====== Given records ======

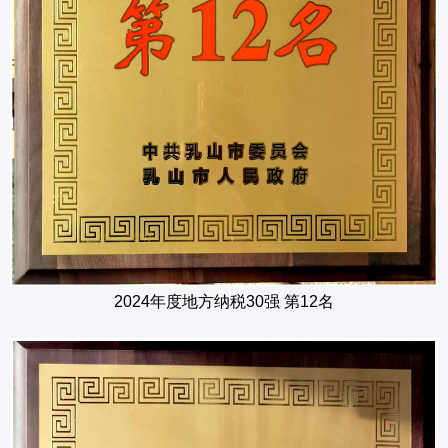
2024年度地方纳税30强 第12名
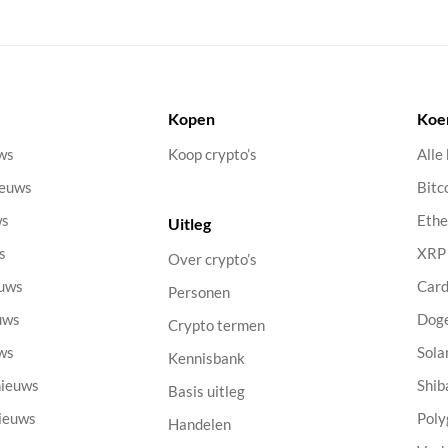
Kopen
Koe
uws
Koop crypto’s
Alle
ieuws
Bitc
ws
Eth
Uitleg
s
XRP
Over crypto’s
euws
Car
Personen
uws
Dog
Crypto termen
uws
Sola
Kennisbank
nieuws
Shib
Basis uitleg
nieuws
Poly
Handelen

======

## Job item
Output the line bearing "Koop crypto’s" along with all the lines after it through the end of the entries, exactly, and no other lines.

## Response
Koop crypto’s
Alle
ieuws
Bitc
ws
Eth
Uitleg
s
XRP
Over crypto’s
euws
Car
Personen
uws
Dog
Crypto termen
uws
Sola
Kennisbank
nieuws
Shib
Basis uitleg
nieuws
Poly
Handelen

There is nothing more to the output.